# [Given passage]
■ ■ ■ ■
Lexington is a city in Morrow County, Oregon, United States. The population was 238 at the 2020 census, unchanged from 2010. It is part of the Pendleton-Hermiston Micropolitan Statistical Area.

==History==
Lexington was named by early settler William Penland for his hometown of Lexington, Kentucky. The Lexington post office was established in 1885.

In 1886, shortly after Morrow County was created, Lexington lost by 33 votes to Heppner in an election to determine the county seat. The town was incorporated in 1903, and had a population of 185 at the 1910 census.

Sheep ranching was important in the region during the days of early settlement by non-natives. It continues in the 21st century and has been joined by wheat farming and cattle ranching as significant uses of the land.

==Geography==
Lexington is in central Morrow County, between the Columbia River 25 mi to the north and the Blue Mountains the same distance to the southeast. The town is along Oregon Route 74, about 9 mi northwest of Heppner, the Morrow county seat. Lexington is about 38 mi southwest of Hermiston and 174 mi east of Portland.

Willow Creek flows through Lexington, which is downstream of Heppner and upstream of Ione and Arlington. According to the U.S. Census Bureau, Lexington has a total area of 0.44 sqmi, all land.

Route 74 forms part of the Blue Mountain Scenic Byway, a 130 mi set of roads connecting Interstate 84 (I-84) along the Columbia River with the North Fork John Day River in the Blue Mountains. Part of the route follows the Willow Creek drainage through Lexington.

==Economy and education==
As of 2002, Lexington's largest employers were the Morrow County Grain Growers (farms), the Columbia Basin Electric Co-op in Heppner, a metal fabrication company in Heppner, and a small company in Lexington that repaired farm equipment.

The headquarters of the Morrow County School District is in Lexington. The nearest public schools in this district are in Heppner.

==Demographics==

Historical population
| Census | Pop. | Note | %± |
| 1870 | 23 |  | — |
| 1890 | 100 |  | — |
| 1900 | 175 |  | 75.0% |
| 1910 | 185 |  | 5.7% |
| 1920 | 264 |  | 42.7% |
| 1930 | 180 |  | −31.8% |
| 1940 | 223 |  | 23.9% |
| 1950 | 237 |  | 6.3% |
| 1960 | 240 |  | 1.3% |
| 1970 | 230 |  | −4.2% |
| 1980 | 307 |  | 33.5% |
| 1990 | 286 |  | −6.8% |
| 2000 | 263 |  | −8.0% |
| 2010 | 238 |  | −9.5% |
| 2020 | 238 |  | 0.0% |
source:

===2010 census===
As of the census of 2010, there were 238 people, 94 households, and 70 families residing in the town. The population density was 540.9 PD/sqmi. There were 101 housing units at an average density of 229.5 /sqmi. The racial makeup of the town was 92.4% White, 0.4% Asian, 1.7% from other races, and 5.5% from two or more races. Hispanic or Latino of any race were 1.3% of the population.
■ ■ ■ ■
# [Work item A]
In the Lexington, Oregon article, who named the town?
# [Work item B]
Write what comes next in the Lexington, Oregon article, starting after its last sentence.

Stored items:
■ ■ ■ ■
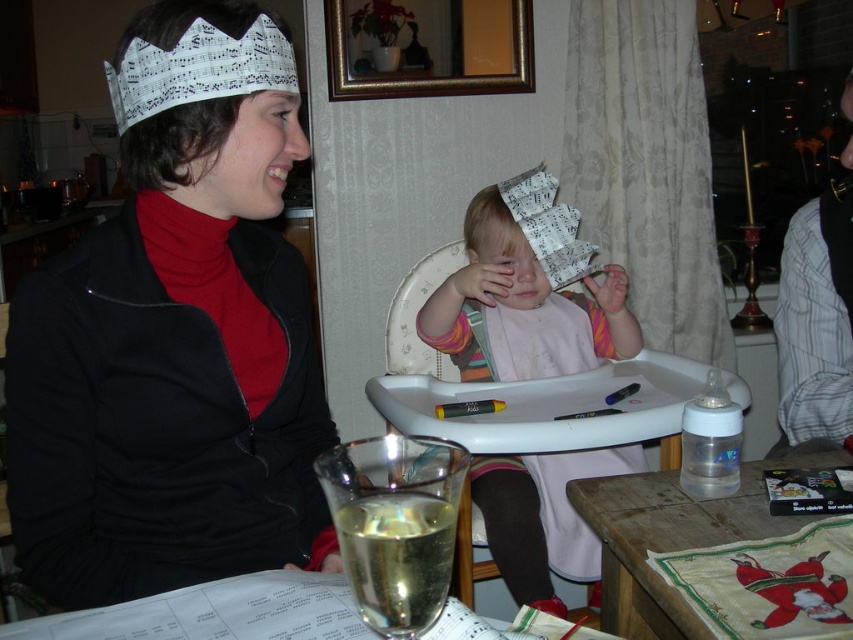
Question: Which object is the closest to the translucent glass at lower center?

Choices:
 (A) wooden table at center
 (B) wooden table at lower right
 (C) white paper crown at center
 (D) matte black jacket at upper left

Answer: (B)

Question: Is matte black jacket at upper left bigger than translucent glass at lower center?

Choices:
 (A) no
 (B) yes

Answer: (B)

Question: Is wooden table at center to the left of translucent glass at lower center from the viewer's perspective?

Choices:
 (A) no
 (B) yes

Answer: (A)

Question: Is wooden table at center wider than wooden table at lower right?

Choices:
 (A) no
 (B) yes

Answer: (B)

Question: Which object is the closest to the wooden table at lower right?

Choices:
 (A) wooden table at center
 (B) translucent glass at lower center
 (C) white paper crown at center

Answer: (A)

Question: Which point is closer to the camera taking this photo?

Choices:
 (A) (422, 557)
 (B) (161, 356)
 (C) (767, 522)
 (D) (677, 381)

Answer: (A)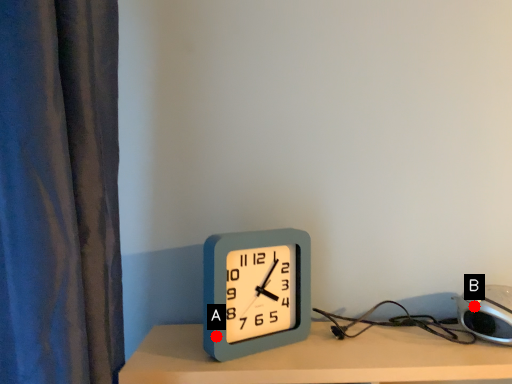
Question: Two points are circled on the image, labeled by A and B beside each circle. Among these points, which one is farthest from the camera?

Choices:
 (A) A is further
 (B) B is further

Answer: (B)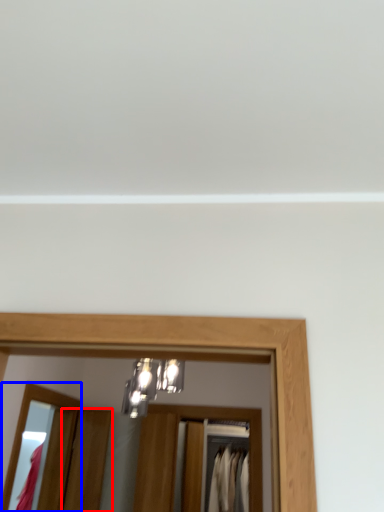
Question: Which point is closer to the camera, door (highlighted by a red box) or mirror (highlighted by a blue box)?

Choices:
 (A) door
 (B) mirror

Answer: (B)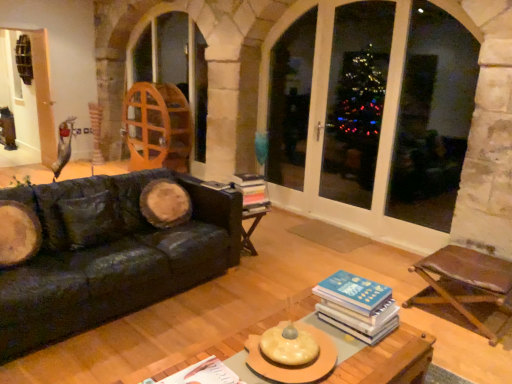
Question: Can you confirm if black leather couch at left is bigger than brown leather chair at lower right?

Choices:
 (A) yes
 (B) no

Answer: (A)

Question: Can you confirm if black leather couch at left is shorter than brown leather chair at lower right?

Choices:
 (A) no
 (B) yes

Answer: (A)

Question: From a real-world perspective, is black leather couch at left beneath brown leather chair at lower right?

Choices:
 (A) no
 (B) yes

Answer: (A)

Question: Is black leather couch at left closer to the viewer compared to brown leather chair at lower right?

Choices:
 (A) yes
 (B) no

Answer: (A)

Question: Considering the relative positions of black leather couch at left and brown leather chair at lower right in the image provided, is black leather couch at left to the left of brown leather chair at lower right from the viewer's perspective?

Choices:
 (A) no
 (B) yes

Answer: (B)

Question: Is transparent glass window at center bigger or smaller than transparent glass screen door at center, the 1th screen door positioned from the right?

Choices:
 (A) big
 (B) small

Answer: (B)

Question: From the image's perspective, relative to transparent glass screen door at center, positioned as the second screen door in back-to-front order, is transparent glass window at center above or below?

Choices:
 (A) above
 (B) below

Answer: (B)

Question: Is point (387, 195) closer or farther from the camera than point (368, 13)?

Choices:
 (A) closer
 (B) farther

Answer: (A)

Question: From a real-world perspective, is transparent glass window at center positioned above or below transparent glass screen door at center, the second screen door positioned from the left?

Choices:
 (A) above
 (B) below

Answer: (A)

Question: From a real-world perspective, is black leather couch at left above or below transparent glass screen door at center, positioned as the second screen door in back-to-front order?

Choices:
 (A) above
 (B) below

Answer: (B)

Question: Is black leather couch at left in front of or behind transparent glass screen door at center, the 1th screen door positioned from the right, in the image?

Choices:
 (A) front
 (B) behind

Answer: (A)

Question: Choose the correct answer: Is black leather couch at left inside transparent glass screen door at center, positioned as the second screen door in back-to-front order, or outside it?

Choices:
 (A) inside
 (B) outside

Answer: (B)

Question: From the image's perspective, is black leather couch at left positioned above or below transparent glass screen door at center, the second screen door positioned from the left?

Choices:
 (A) above
 (B) below

Answer: (B)

Question: In terms of width, does white paper book at center, the third book in the right-to-left sequence, look wider or thinner when compared to transparent glass window at center?

Choices:
 (A) thin
 (B) wide

Answer: (B)

Question: Considering the positions of white paper book at center, the 1th book when ordered from left to right, and transparent glass window at center in the image, is white paper book at center, the 1th book when ordered from left to right, taller or shorter than transparent glass window at center?

Choices:
 (A) tall
 (B) short

Answer: (B)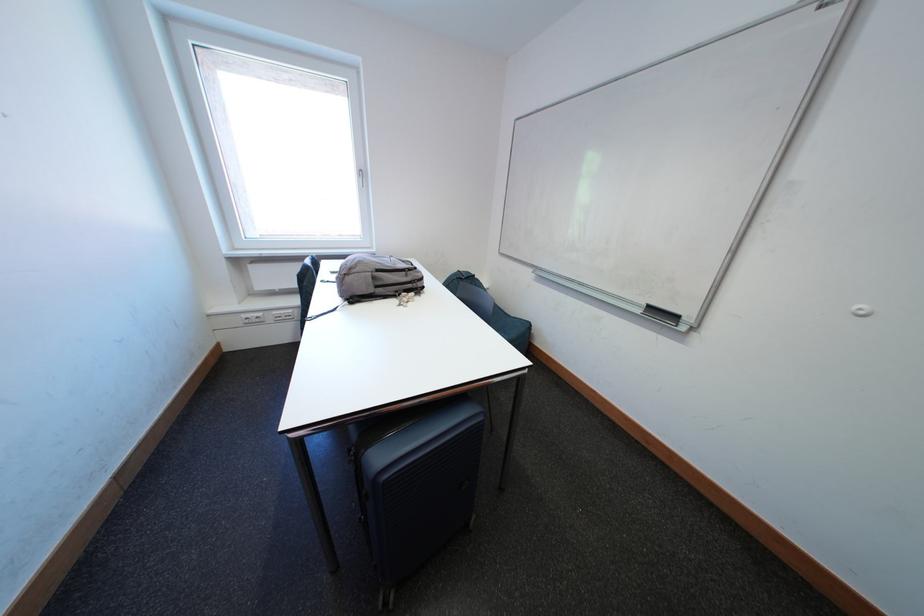
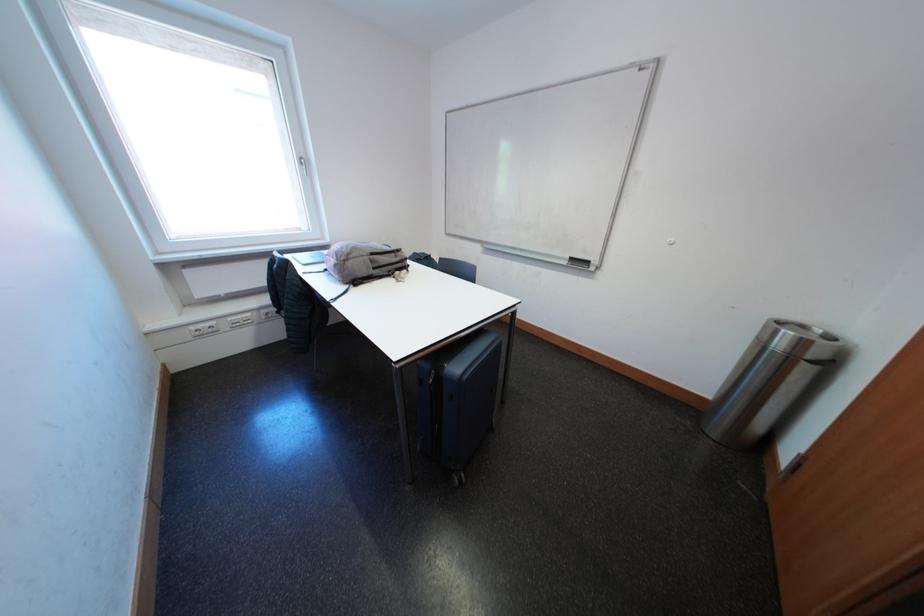
Locate, in the second image, the point that corresponds to (649,315) in the first image.

(575, 267)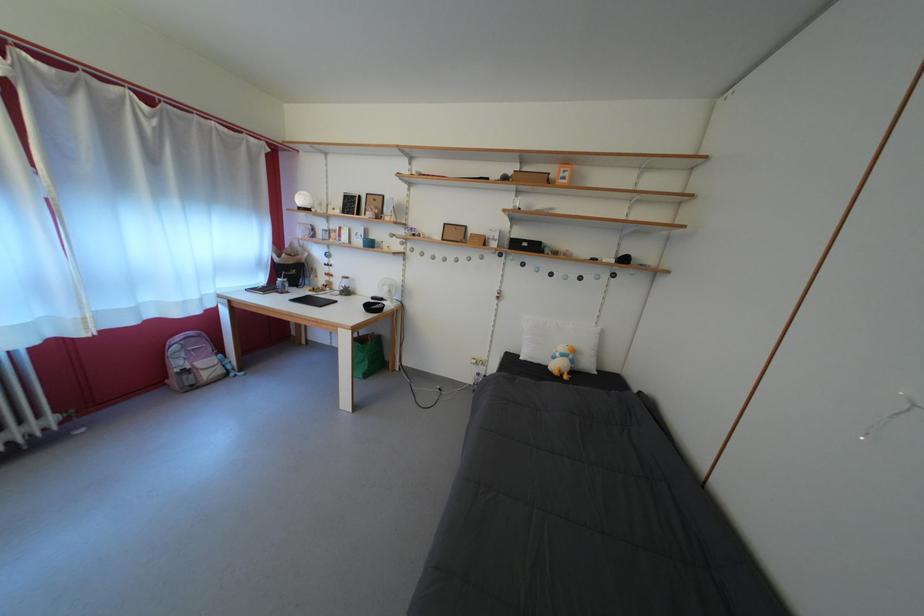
■ ■ ■ ■
# [Response A]
Early settler William Penland named it, for his hometown of Lexington, Kentucky.

# [Response B]
There were 94 households, of which 28.7% had children under the age of 18 living with them, 60.6% were married couples living together, 9.6% had a female householder with no husband present, 4.3% had a male householder with no wife present, and 25.5% were non-families. 17% of all households were made up of individuals, and 8.6% had someone living alone who was 65 years of age or older. The average household size was 2.53 and the average family size was 2.86.

The median age in the town was 43 years. There were 24.4% of residents were under the age of 18; 6.7% were between the ages of 18 and 24; 19.4% were from 25 to 44; 31.9% were from 45 to 64; and 17.6% were 65 years of age or older. The gender makeup of the town was 55% male and 45% female.

===2000 census===
As of the census of 2000, there were 263 people, 102 households, and 72 families residing in the town. The population density was 637.9 PD/sqmi. There were 111 housing units at an average density of 269.2 /sqmi. The racial makeup of the town was 96.96% White, 1.14% Native American, 0.76% Asian, 0.38% from other races, and 0.76% from two or more races. Hispanic or Latino of any race were 0.38% of the population.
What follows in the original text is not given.